Another fascinating idea is plugging a cruise ship into all this, so you can use the ship to deliver a couple thousand ground pounders, park them next to a ship carrying tanks and other vehicles — a veritable “Rent-a-Tank” franchise — and just join crew to vehicles and send them on their merry way. Although it was never explicitly suggested, it seems like it might be possible to provide for pretty much any infrastructure needs, all the way from electricity to sewage treatment to fuel, by placing them on ships and getting creative about how the stuff was connected to each other and to the force on shore.

And as the US continues to shift attention to the Pacific, seabasing will play an increasingly important role, since the Pacific Ocean is, as you might suspect, mostly water. Mostly water means a lot of time chewing on the whys, hows, and wherefores of the ways that naval forces interact with stuff on land, including things like amphibious landings.

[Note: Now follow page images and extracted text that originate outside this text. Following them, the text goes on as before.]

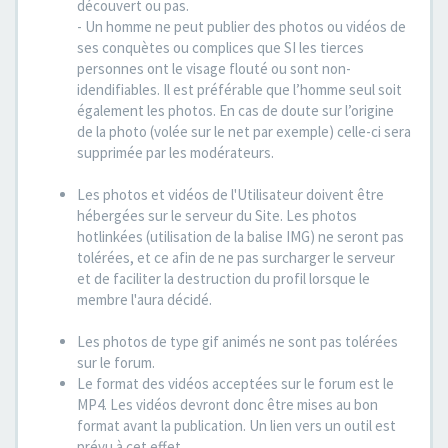
découvert ou pas.
- Un homme ne peut publier des photos ou vidéos de
ses conquètes ou complices que SI les tierces
personnes ont le visage flouté ou sont non-
idendifiables. Il est préférable que l’homme seul soit
également les photos. En cas de doute sur l’origine
de la photo (volée sur le net par exemple) celle-ci sera
supprimée par les modérateurs.
Les photos et vidéos de l'Utilisateur doivent être
hébergées sur le serveur du Site. Les photos
hotlinkées (utilisation de la balise IMG) ne seront pas
tolérées, et ce afin de ne pas surcharger le serveur
et de faciliter la destruction du profil lorsque le
membre l'aura décidé.
Les photos de type gif animés ne sont pas tolérées
sur le forum.
Le format des vidéos acceptées sur le forum est le
MP4. Les vidéos devront donc être mises au bon
format avant la publication. Un lien vers un outil est
prévu à cet effet.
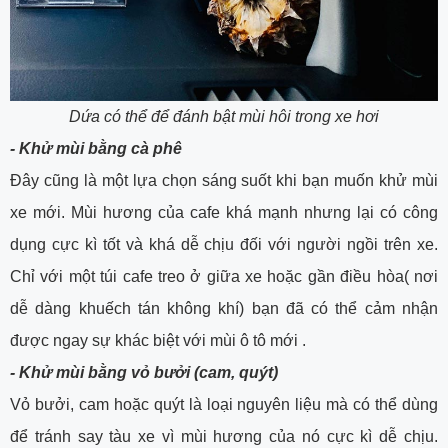
Dứa có thể để đánh bật mùi hôi trong xe hơi
- Khử mùi bằng cà phê
Đây cũng là một lựa chọn sáng suốt khi bạn muốn khử mùi
xe mới. Mùi hương của cafe khá mạnh nhưng lại có công
dụng cực kì tốt và khá dễ chịu đối với người ngồi trên xe.
Chỉ với một túi cafe treo ở giữa xe hoặc gần điều hòa( nơi
dễ dàng khuếch tán không khí) bạn đã có thể cảm nhận
được ngay sự khác biệt với mùi ô tô mới .
- Khử mùi bằng vỏ bưởi (cam, quýt)
Vỏ bưởi, cam hoặc quýt là loại nguyên liệu mà có thể dùng
để tránh say tàu xe vì mùi hương của nó cực kì dễ chịu.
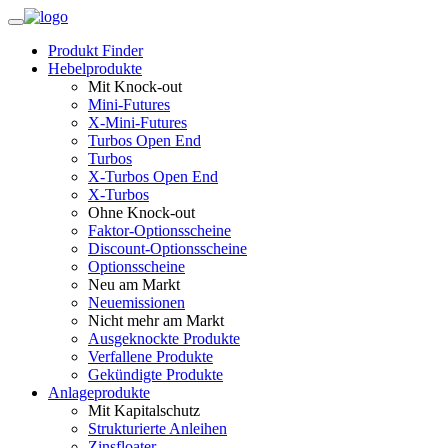
Produkt Finder
Hebelprodukte
Mit Knock-out
Mini-Futures
X-Mini-Futures
Turbos Open End
Turbos
X-Turbos Open End
X-Turbos
Ohne Knock-out
Faktor‑Optionsscheine
Discount-Optionsscheine
Optionsscheine
Neu am Markt
Neuemissionen
Nicht mehr am Markt
Ausgeknockte Produkte
Verfallene Produkte
Gekündigte Produkte
Anlageprodukte
Mit Kapitalschutz
Strukturierte Anleihen
Zinsfloater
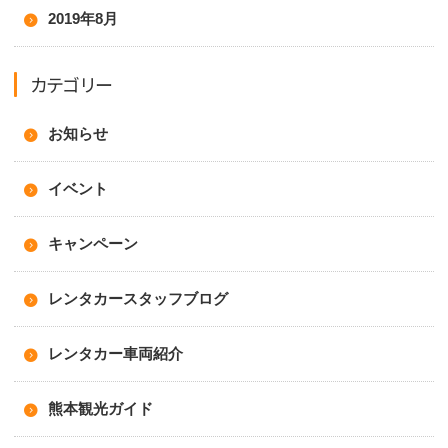
2019年8月
カテゴリー
お知らせ
イベント
キャンペーン
レンタカースタッフブログ
レンタカー車両紹介
熊本観光ガイド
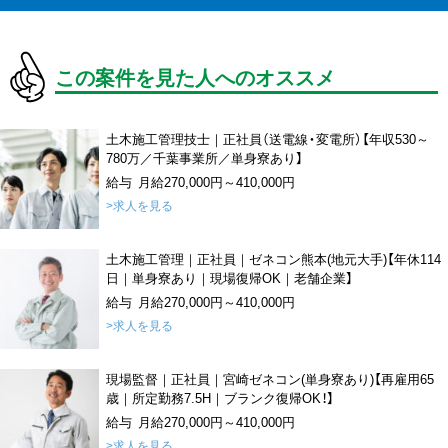
この案件を見た人へのオススメ
土木施工管理技士｜正社員（送電線・変電所）【年収530～
780万／千葉事業所／単身寮あり】
給与 月給270,000円～410,000円
>求人を見る
土木施工管理｜正社員｜ゼネコン熊本(地元大手)【年休114
日｜単身寮あり｜現場復帰OK｜老舗企業】
給与 月給270,000円～410,000円
>求人を見る
現場監督｜正社員｜宮崎ゼネコン(単身寮あり)【再雇用65
歳｜所定勤務7.5H｜ブランク復帰OK！】
給与 月給270,000円～410,000円
>求人を見る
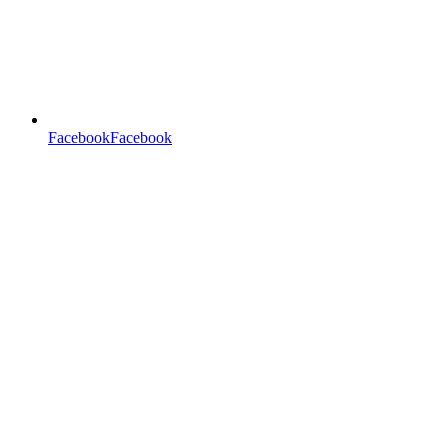
FacebookFacebook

Now of course there are problems. There are always problems. A solution without a hitch is almost the textbook definition of too good to be true. There’s still the fact that Bad Guys with missiles and submarines are getting better and better at hunting ships, seabasing or otherwise. Or the practical limits to the top-level size of a force that can be fully supported from the sea. Or, hell, any one of a dozen other unexpected disasters and complications. 

But in the end, that’s all fine for right now. When the early brains of airpower saw aircraft in World War I, they immediately started spooling up a whole raft of theories and what-if scenarios for using planes to win wars. 

It’s taken almost a century and the advent of mid-air refueling and smart bomb technologies to really start getting reality to begin to live up to the expectations of theory. Similarly, seabasing is a work in progress, and the process of shaking this all out and fleshing out its potential is going to be a work of decades, not years. That said, the future of seabasing holds a lot of promise. Enough promise that it probably won’t be too terribly far from Dunford’s mind as he discusses various military options with the commander-in-chief.